◆ Work order: Please set down every line of the records below exactly, without the pictures.

◆ Data provided:
----

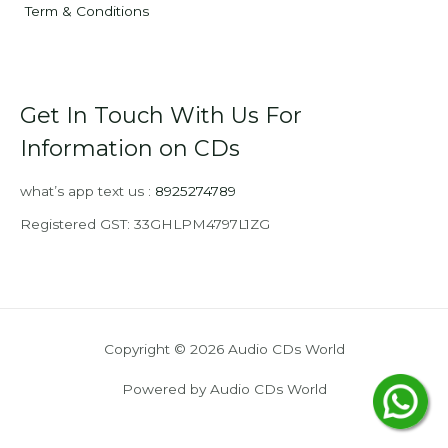
Term & Conditions
Get In Touch With Us For
Information on CDs
what’s app text us :
8925274789
Registered GST: 33GHLPM4797L1ZG
Copyright © 2026 Audio CDs World
Powered by Audio CDs World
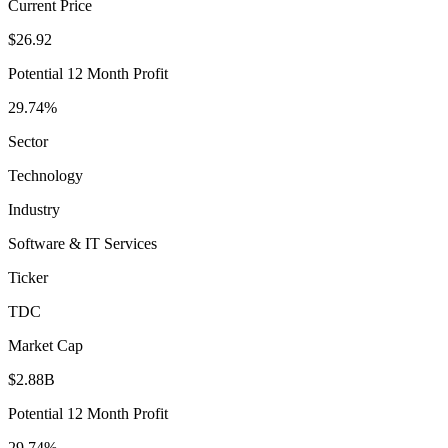
Current Price
$26.92
Potential 12 Month Profit
29.74%
Sector
Technology
Industry
Software & IT Services
Ticker
TDC
Market Cap
$2.88B
Potential 12 Month Profit
29.74%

----

◆ Expected answer:
Term & Conditions
Get In Touch With Us For
Information on CDs
what’s app text us :
8925274789
Registered GST: 33GHLPM4797L1ZG
Copyright © 2026 Audio CDs World
Powered by Audio CDs World
Current Price
$26.92
Potential 12 Month Profit
29.74%
Sector
Technology
Industry
Software & IT Services
Ticker
TDC
Market Cap
$2.88B
Potential 12 Month Profit
29.74%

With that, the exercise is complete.